→ **Assigned task**: Reproduce every line of the records below without changing anything.

(Text data extracted from pages)
——
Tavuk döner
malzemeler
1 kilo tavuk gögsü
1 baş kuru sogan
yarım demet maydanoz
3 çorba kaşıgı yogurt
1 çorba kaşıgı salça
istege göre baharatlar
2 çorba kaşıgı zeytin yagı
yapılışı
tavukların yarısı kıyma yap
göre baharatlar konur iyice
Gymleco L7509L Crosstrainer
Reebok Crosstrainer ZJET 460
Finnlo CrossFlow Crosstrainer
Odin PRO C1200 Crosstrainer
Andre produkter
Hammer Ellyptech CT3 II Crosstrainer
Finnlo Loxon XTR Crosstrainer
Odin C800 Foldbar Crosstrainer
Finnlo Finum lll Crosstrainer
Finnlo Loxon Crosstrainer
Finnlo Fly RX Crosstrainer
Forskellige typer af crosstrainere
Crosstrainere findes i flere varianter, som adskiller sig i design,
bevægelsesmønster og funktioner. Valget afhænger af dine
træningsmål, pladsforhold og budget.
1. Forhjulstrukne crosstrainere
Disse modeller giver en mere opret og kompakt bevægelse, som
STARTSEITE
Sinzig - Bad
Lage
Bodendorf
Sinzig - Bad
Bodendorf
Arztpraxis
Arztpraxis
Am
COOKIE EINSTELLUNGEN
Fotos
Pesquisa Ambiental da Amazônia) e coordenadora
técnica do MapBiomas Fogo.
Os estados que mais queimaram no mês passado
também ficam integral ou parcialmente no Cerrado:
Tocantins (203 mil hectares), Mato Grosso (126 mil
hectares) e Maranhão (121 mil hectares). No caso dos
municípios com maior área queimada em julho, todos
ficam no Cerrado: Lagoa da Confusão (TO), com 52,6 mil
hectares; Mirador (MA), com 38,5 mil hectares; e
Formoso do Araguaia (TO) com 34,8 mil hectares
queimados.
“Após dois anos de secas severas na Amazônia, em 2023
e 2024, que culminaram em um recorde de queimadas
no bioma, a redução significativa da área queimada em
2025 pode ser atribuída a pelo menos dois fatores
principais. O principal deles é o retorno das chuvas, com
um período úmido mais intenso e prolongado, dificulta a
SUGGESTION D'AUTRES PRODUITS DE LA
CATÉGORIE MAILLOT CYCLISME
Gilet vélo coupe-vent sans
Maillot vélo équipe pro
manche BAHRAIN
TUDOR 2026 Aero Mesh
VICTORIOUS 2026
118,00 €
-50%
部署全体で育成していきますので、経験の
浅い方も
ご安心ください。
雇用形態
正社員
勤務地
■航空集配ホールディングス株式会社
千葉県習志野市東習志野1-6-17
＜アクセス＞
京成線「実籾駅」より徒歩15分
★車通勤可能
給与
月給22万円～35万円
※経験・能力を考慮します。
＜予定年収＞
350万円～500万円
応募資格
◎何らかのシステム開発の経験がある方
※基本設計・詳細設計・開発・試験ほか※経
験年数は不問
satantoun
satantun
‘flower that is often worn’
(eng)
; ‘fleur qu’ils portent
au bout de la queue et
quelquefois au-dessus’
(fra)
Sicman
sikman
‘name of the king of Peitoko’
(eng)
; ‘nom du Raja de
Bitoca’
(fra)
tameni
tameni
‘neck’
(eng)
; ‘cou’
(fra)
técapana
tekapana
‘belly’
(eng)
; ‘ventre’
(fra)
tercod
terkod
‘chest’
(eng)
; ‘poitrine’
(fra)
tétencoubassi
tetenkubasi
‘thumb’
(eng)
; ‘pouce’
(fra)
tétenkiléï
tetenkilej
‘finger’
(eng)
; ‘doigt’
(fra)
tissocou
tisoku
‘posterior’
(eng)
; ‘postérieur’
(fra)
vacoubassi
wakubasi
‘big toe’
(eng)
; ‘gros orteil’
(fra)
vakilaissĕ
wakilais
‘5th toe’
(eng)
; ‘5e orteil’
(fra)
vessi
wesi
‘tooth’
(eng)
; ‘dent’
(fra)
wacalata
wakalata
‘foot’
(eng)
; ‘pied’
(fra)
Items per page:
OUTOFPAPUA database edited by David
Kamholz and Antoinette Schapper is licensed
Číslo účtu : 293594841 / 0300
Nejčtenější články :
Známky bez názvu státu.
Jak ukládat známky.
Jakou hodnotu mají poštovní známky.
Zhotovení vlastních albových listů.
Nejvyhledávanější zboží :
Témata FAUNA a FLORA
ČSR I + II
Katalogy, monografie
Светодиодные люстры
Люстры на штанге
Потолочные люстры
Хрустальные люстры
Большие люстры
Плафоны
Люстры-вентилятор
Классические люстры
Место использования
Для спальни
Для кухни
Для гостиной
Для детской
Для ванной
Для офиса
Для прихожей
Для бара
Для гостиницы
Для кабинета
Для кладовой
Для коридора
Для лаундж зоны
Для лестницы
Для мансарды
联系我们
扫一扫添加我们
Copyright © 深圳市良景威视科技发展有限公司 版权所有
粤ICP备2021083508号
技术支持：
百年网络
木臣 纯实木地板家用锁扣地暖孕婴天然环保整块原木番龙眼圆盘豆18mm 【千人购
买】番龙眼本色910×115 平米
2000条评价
——
→ **Written answer**:
Tavuk döner
malzemeler
1 kilo tavuk gögsü
1 baş kuru sogan
yarım demet maydanoz
3 çorba kaşıgı yogurt
1 çorba kaşıgı salça
istege göre baharatlar
2 çorba kaşıgı zeytin yagı
yapılışı
tavukların yarısı kıyma yap
göre baharatlar konur iyice
Gymleco L7509L Crosstrainer
Reebok Crosstrainer ZJET 460
Finnlo CrossFlow Crosstrainer
Odin PRO C1200 Crosstrainer
Andre produkter
Hammer Ellyptech CT3 II Crosstrainer
Finnlo Loxon XTR Crosstrainer
Odin C800 Foldbar Crosstrainer
Finnlo Finum lll Crosstrainer
Finnlo Loxon Crosstrainer
Finnlo Fly RX Crosstrainer
Forskellige typer af crosstrainere
Crosstrainere findes i flere varianter, som adskiller sig i design,
bevægelsesmønster og funktioner. Valget afhænger af dine
træningsmål, pladsforhold og budget.
1. Forhjulstrukne crosstrainere
Disse modeller giver en mere opret og kompakt bevægelse, som
STARTSEITE
Sinzig - Bad
Lage
Bodendorf
Sinzig - Bad
Bodendorf
Arztpraxis
Arztpraxis
Am
COOKIE EINSTELLUNGEN
Fotos
Pesquisa Ambiental da Amazônia) e coordenadora
técnica do MapBiomas Fogo.
Os estados que mais queimaram no mês passado
também ficam integral ou parcialmente no Cerrado:
Tocantins (203 mil hectares), Mato Grosso (126 mil
hectares) e Maranhão (121 mil hectares). No caso dos
municípios com maior área queimada em julho, todos
ficam no Cerrado: Lagoa da Confusão (TO), com 52,6 mil
hectares; Mirador (MA), com 38,5 mil hectares; e
Formoso do Araguaia (TO) com 34,8 mil hectares
queimados.
“Após dois anos de secas severas na Amazônia, em 2023
e 2024, que culminaram em um recorde de queimadas
no bioma, a redução significativa da área queimada em
2025 pode ser atribuída a pelo menos dois fatores
principais. O principal deles é o retorno das chuvas, com
um período úmido mais intenso e prolongado, dificulta a
SUGGESTION D'AUTRES PRODUITS DE LA
CATÉGORIE MAILLOT CYCLISME
Gilet vélo coupe-vent sans
Maillot vélo équipe pro
manche BAHRAIN
TUDOR 2026 Aero Mesh
VICTORIOUS 2026
118,00 €
-50%
部署全体で育成していきますので、経験の
浅い方も
ご安心ください。
雇用形態
正社員
勤務地
■航空集配ホールディングス株式会社
千葉県習志野市東習志野1-6-17
＜アクセス＞
京成線「実籾駅」より徒歩15分
★車通勤可能
給与
月給22万円～35万円
※経験・能力を考慮します。
＜予定年収＞
350万円～500万円
応募資格
◎何らかのシステム開発の経験がある方
※基本設計・詳細設計・開発・試験ほか※経
験年数は不問
satantoun
satantun
‘flower that is often worn’
(eng)
; ‘fleur qu’ils portent
au bout de la queue et
quelquefois au-dessus’
(fra)
Sicman
sikman
‘name of the king of Peitoko’
(eng)
; ‘nom du Raja de
Bitoca’
(fra)
tameni
tameni
‘neck’
(eng)
; ‘cou’
(fra)
técapana
tekapana
‘belly’
(eng)
; ‘ventre’
(fra)
tercod
terkod
‘chest’
(eng)
; ‘poitrine’
(fra)
tétencoubassi
tetenkubasi
‘thumb’
(eng)
; ‘pouce’
(fra)
tétenkiléï
tetenkilej
‘finger’
(eng)
; ‘doigt’
(fra)
tissocou
tisoku
‘posterior’
(eng)
; ‘postérieur’
(fra)
vacoubassi
wakubasi
‘big toe’
(eng)
; ‘gros orteil’
(fra)
vakilaissĕ
wakilais
‘5th toe’
(eng)
; ‘5e orteil’
(fra)
vessi
wesi
‘tooth’
(eng)
; ‘dent’
(fra)
wacalata
wakalata
‘foot’
(eng)
; ‘pied’
(fra)
Items per page:
OUTOFPAPUA database edited by David
Kamholz and Antoinette Schapper is licensed
Číslo účtu : 293594841 / 0300
Nejčtenější články :
Známky bez názvu státu.
Jak ukládat známky.
Jakou hodnotu mají poštovní známky.
Zhotovení vlastních albových listů.
Nejvyhledávanější zboží :
Témata FAUNA a FLORA
ČSR I + II
Katalogy, monografie
Светодиодные люстры
Люстры на штанге
Потолочные люстры
Хрустальные люстры
Большие люстры
Плафоны
Люстры-вентилятор
Классические люстры
Место использования
Для спальни
Для кухни
Для гостиной
Для детской
Для ванной
Для офиса
Для прихожей
Для бара
Для гостиницы
Для кабинета
Для кладовой
Для коридора
Для лаундж зоны
Для лестницы
Для мансарды
联系我们
扫一扫添加我们
Copyright © 深圳市良景威视科技发展有限公司 版权所有
粤ICP备2021083508号
技术支持：
百年网络
木臣 纯实木地板家用锁扣地暖孕婴天然环保整块原木番龙眼圆盘豆18mm 【千人购
买】番龙眼本色910×115 平米
2000条评价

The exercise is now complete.